Unai traite, surfeur et mari de Cavani, note que « tout le système est vieux, il est obsolète ». Plus d'un pêcheur consulté à La Caleta confirme que lorsqu'il parcourt la mer dans ses tâches, il rencontre des puits de pétrole oxydés. À cela s'ajoute l'absence d'un système d'alarme précoce efficace, comme le dit Juan Carlos Riveros, de l'ONG Oceana.
Le déversement précédent de Lobitos s'est produit le 20 décembre, mais les pêcheurs ont appris le lendemain. Selon Riveros, « les autorités n'ont pas la capacité ni la volonté de prendre des mesures préventives ». Selon le portail, la preuve est que Repsol, la société responsable de la catastrophe dans la fenêtre, doit plus de 47 millions de dollars d'amendes.
Gabriela Ramírez, de l'Institut du territoire de l'Université catholique pontificale du Pérou (PUCP), soutient qu ' »il y a des déficiences dans l'institutionnalité environnementale et dans l'assainissement des personnes touchées ». Pour elle, l'approche de durabilité de l'agenda des Nations Unies 2030 doit être prise en compte, qui comprend les axes économiques, sociaux et environnementaux.

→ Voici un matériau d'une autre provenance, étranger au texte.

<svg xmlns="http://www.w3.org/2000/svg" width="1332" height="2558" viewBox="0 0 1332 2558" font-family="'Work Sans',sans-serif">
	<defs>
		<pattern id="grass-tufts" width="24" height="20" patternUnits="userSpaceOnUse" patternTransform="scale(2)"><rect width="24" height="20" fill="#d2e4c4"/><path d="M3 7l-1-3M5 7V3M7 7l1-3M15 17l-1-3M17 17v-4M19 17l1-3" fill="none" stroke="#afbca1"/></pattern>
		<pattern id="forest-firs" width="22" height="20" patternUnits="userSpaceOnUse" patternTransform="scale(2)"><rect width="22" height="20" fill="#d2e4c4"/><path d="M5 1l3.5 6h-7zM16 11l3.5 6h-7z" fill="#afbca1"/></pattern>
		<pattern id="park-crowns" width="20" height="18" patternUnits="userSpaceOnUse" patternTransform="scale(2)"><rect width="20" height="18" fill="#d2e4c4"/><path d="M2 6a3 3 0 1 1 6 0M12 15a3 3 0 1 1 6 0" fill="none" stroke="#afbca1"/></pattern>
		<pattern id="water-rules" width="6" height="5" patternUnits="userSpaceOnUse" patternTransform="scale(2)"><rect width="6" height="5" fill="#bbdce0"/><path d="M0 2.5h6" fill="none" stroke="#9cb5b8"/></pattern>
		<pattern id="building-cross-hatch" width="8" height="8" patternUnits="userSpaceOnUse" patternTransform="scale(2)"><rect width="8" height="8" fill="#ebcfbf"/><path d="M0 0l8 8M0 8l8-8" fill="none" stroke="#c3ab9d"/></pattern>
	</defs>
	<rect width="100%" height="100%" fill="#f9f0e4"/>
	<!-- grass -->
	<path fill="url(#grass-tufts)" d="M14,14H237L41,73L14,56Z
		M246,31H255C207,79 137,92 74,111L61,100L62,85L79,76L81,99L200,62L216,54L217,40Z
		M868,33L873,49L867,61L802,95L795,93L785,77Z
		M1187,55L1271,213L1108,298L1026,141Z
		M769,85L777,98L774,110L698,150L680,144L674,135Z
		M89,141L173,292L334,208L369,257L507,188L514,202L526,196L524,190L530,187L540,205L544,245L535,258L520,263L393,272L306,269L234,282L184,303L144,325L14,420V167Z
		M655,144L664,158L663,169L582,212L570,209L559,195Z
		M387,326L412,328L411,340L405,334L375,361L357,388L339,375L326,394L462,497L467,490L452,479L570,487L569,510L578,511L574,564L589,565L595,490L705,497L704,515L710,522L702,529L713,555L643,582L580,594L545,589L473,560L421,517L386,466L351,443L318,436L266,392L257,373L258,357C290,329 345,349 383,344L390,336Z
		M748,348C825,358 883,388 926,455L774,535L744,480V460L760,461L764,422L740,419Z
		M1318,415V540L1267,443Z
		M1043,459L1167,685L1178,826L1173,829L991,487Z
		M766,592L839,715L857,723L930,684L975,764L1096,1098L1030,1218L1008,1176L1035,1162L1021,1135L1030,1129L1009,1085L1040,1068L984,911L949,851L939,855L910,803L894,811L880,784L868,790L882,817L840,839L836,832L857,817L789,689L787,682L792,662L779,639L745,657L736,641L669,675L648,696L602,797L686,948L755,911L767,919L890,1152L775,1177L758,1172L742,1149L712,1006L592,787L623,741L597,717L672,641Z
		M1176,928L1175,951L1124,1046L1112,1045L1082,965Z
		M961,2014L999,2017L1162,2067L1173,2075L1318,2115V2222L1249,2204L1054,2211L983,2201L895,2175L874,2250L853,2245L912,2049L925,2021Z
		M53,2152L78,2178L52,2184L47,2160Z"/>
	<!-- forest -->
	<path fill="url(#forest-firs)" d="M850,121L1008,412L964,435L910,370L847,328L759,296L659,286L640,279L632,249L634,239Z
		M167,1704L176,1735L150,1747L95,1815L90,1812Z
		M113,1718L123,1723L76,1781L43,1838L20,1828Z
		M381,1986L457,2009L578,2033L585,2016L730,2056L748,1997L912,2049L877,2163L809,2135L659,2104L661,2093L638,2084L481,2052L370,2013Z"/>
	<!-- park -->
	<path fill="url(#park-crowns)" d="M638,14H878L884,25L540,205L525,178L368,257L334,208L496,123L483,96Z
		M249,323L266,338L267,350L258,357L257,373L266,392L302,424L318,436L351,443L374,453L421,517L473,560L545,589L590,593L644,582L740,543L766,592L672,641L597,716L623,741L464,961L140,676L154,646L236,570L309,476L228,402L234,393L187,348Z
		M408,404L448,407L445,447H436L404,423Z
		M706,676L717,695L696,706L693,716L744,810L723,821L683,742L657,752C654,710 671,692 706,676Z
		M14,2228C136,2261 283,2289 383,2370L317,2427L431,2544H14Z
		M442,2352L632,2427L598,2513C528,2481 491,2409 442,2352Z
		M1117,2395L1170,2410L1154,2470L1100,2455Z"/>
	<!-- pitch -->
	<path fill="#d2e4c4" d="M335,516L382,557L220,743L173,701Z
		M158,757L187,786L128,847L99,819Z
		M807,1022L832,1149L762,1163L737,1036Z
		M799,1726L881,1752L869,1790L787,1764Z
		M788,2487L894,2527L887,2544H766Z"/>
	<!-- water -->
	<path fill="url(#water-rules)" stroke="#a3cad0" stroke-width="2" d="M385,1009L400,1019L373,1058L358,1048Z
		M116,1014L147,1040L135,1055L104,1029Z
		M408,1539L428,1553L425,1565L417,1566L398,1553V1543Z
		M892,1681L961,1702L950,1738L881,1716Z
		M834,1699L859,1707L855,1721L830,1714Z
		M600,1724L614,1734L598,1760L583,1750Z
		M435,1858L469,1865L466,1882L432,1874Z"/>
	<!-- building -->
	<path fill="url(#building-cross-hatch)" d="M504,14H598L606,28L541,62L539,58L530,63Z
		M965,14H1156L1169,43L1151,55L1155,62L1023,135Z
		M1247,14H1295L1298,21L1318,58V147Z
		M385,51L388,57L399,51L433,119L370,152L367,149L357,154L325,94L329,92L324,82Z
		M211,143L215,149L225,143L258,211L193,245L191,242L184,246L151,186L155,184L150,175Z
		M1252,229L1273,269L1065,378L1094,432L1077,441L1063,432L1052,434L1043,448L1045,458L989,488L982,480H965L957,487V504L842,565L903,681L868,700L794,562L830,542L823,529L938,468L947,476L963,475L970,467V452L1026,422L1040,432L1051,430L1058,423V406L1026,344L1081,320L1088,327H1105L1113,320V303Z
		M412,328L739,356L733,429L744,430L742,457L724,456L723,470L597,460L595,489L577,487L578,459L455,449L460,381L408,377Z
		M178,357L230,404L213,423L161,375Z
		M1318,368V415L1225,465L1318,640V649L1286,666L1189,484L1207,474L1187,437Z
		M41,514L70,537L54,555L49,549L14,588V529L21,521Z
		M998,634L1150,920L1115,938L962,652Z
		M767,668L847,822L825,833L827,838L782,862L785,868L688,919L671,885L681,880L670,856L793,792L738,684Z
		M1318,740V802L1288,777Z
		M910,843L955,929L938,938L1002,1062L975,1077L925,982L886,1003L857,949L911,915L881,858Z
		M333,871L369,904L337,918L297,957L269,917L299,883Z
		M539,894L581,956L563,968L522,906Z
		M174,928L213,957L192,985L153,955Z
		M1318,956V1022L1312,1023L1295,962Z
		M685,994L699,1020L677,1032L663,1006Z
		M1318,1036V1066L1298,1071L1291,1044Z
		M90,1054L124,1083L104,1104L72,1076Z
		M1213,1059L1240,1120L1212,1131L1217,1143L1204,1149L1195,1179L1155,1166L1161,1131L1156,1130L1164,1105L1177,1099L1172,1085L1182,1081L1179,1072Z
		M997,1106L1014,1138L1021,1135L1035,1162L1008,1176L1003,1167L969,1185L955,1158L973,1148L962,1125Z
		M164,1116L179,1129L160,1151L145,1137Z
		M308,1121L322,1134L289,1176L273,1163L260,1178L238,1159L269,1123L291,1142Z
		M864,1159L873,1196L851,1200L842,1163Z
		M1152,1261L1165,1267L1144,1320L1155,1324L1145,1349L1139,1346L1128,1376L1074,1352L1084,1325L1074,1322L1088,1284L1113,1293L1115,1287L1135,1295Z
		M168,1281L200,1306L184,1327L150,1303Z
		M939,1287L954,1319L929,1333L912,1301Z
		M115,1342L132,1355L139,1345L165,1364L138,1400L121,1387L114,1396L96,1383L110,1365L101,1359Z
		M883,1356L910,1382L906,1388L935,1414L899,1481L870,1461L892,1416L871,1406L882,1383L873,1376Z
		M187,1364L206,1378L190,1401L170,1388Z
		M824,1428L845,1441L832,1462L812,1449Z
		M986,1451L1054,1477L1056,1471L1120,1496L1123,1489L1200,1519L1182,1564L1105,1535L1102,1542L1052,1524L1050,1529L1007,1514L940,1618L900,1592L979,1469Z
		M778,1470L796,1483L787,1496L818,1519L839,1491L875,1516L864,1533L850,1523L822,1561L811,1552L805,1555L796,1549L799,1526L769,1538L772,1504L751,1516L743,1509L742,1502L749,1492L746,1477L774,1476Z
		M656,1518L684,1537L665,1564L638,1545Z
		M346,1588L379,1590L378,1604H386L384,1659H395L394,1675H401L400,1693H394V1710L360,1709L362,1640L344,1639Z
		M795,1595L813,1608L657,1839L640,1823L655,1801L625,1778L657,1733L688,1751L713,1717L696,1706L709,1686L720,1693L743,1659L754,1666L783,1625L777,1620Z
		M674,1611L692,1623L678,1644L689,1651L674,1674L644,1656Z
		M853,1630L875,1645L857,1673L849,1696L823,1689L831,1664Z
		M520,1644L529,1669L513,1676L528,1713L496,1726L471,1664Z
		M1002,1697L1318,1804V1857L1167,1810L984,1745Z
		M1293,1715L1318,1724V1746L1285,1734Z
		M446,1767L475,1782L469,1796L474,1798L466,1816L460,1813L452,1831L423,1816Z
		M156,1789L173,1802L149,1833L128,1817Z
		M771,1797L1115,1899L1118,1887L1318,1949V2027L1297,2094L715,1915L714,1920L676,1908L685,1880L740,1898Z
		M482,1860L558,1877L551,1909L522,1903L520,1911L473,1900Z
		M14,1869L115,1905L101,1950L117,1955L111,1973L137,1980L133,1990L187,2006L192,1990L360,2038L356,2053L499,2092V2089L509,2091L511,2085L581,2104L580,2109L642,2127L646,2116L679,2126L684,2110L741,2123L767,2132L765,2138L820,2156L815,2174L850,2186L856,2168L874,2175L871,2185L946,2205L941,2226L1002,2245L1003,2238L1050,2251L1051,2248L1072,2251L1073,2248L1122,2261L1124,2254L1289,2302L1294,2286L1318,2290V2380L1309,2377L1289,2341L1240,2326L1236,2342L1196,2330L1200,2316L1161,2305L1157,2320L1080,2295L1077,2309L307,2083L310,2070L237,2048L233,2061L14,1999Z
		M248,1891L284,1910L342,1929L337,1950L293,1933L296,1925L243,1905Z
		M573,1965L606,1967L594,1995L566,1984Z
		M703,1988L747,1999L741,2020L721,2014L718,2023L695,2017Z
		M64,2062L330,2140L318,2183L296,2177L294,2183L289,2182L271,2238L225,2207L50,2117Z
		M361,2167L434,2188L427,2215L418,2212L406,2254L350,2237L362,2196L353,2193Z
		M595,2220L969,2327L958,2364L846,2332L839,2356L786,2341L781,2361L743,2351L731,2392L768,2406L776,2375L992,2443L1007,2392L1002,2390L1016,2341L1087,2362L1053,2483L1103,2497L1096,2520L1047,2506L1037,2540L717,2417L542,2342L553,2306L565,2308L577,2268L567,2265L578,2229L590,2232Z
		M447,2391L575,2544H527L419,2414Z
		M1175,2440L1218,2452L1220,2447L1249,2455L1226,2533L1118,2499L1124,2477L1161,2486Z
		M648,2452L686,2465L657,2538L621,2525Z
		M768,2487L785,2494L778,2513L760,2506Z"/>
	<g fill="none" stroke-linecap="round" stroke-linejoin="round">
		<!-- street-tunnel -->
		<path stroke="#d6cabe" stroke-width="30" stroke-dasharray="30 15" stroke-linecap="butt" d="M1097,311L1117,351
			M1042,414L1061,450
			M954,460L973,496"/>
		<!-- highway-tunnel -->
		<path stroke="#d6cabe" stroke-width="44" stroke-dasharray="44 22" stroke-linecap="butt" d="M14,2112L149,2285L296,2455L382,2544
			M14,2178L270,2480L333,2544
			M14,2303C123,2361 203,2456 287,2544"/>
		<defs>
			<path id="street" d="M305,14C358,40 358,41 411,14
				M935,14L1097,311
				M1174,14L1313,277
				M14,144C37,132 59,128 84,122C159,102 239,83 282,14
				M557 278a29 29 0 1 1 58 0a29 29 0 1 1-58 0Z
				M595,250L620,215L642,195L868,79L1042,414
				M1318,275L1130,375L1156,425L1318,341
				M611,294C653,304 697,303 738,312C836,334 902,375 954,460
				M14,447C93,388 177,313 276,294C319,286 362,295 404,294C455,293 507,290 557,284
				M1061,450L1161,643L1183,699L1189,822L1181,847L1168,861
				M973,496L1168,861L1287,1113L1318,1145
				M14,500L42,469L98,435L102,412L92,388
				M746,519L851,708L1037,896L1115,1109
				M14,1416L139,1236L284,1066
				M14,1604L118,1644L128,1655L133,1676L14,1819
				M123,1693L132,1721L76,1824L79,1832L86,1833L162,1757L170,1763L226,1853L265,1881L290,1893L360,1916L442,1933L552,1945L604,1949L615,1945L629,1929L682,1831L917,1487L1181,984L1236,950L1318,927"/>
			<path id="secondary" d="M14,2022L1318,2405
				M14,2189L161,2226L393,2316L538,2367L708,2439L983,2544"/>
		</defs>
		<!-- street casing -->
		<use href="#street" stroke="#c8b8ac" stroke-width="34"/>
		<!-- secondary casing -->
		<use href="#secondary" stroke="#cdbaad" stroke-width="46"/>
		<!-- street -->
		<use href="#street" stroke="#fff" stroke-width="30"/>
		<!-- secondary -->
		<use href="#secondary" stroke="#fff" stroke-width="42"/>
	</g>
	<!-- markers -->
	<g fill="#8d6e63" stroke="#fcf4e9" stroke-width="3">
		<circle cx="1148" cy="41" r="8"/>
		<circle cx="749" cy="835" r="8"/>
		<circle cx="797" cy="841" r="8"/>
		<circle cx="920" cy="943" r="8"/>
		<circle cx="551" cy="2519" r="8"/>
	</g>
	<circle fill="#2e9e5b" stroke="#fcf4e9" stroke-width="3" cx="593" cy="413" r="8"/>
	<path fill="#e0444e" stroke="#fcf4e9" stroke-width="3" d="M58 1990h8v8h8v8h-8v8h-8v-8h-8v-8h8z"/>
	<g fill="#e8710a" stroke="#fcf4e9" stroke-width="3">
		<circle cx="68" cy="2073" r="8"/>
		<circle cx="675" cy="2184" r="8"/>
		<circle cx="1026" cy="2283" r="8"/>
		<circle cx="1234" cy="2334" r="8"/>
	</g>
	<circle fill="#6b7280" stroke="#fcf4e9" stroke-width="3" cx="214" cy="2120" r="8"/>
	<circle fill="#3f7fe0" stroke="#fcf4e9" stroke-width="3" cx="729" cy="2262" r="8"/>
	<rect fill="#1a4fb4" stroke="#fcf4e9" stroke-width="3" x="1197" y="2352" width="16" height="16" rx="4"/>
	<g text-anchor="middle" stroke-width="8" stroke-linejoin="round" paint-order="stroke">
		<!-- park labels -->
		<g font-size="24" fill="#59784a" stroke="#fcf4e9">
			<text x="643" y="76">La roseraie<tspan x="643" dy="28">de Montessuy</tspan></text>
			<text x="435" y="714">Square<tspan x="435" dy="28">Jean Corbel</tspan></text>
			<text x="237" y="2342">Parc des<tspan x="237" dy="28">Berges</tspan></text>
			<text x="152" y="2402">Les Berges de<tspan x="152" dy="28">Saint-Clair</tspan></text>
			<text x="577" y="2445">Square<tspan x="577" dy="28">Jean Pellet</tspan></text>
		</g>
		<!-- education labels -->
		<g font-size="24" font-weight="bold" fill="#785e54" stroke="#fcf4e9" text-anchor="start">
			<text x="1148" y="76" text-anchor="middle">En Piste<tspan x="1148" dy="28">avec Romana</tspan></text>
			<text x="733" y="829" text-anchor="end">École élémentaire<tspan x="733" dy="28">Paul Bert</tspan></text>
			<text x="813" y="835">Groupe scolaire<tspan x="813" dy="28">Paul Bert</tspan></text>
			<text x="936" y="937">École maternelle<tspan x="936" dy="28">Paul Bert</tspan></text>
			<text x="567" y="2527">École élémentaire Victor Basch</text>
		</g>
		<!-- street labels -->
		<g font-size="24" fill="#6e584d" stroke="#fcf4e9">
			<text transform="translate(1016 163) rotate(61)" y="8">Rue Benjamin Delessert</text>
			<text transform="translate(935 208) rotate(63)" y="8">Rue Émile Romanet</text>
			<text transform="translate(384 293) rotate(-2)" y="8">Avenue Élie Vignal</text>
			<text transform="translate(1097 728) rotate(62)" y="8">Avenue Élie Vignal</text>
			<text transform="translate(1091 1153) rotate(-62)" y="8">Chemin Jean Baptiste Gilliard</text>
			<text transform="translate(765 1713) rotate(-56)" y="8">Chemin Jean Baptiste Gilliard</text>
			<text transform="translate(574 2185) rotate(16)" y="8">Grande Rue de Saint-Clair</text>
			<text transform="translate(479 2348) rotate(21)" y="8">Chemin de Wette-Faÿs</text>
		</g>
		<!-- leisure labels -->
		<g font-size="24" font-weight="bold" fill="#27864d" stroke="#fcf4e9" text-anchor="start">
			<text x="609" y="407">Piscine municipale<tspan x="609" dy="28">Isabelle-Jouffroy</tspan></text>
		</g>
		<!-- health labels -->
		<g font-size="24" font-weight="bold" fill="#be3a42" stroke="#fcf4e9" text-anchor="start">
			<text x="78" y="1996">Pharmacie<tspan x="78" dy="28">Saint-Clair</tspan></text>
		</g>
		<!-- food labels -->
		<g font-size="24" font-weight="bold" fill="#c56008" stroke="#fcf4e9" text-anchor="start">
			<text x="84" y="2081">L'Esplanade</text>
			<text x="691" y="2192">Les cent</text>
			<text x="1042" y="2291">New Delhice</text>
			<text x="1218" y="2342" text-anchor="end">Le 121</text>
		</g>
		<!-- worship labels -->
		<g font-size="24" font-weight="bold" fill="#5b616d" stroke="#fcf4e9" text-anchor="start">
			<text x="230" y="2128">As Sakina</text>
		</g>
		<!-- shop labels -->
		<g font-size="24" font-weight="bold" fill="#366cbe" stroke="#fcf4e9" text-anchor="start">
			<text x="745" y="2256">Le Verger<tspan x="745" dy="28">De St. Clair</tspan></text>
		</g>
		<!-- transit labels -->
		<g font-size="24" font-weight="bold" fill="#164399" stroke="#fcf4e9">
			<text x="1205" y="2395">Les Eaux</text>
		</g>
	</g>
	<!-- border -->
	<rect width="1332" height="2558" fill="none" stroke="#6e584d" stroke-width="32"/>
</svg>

Petroperú a compensé les pêcheurs de Lobitos pour le déversement de décembre avec des cartes de consommation pour un magasin d'alimentation pour l'équivalent de 1 500 plants (un peu plus de 360 euros). Malgré cela, plusieurs d'entre eux ne parviennent pas à sortir du tourbillon des déversements et des marters fréquents qui ont frappé cette crique et ne savent pas ce qui se passera après la nouvelle évasion brute.
Dans une étude qu'ils ont publiée en 2017, Amanda Gonzales et Nina Lacan ont trouvé des similitudes entre Macondo et Lobitos, pour les événements que cette ville vit depuis des décennies: fièvre pétrolière, vagues de surfeurs et hôteliers, des déversements et des marches. Aujourd'hui, encore une fois dans l'angoisse, il semble l'épicentre de plusieurs années de solitude et de négligence en mer péruvienne.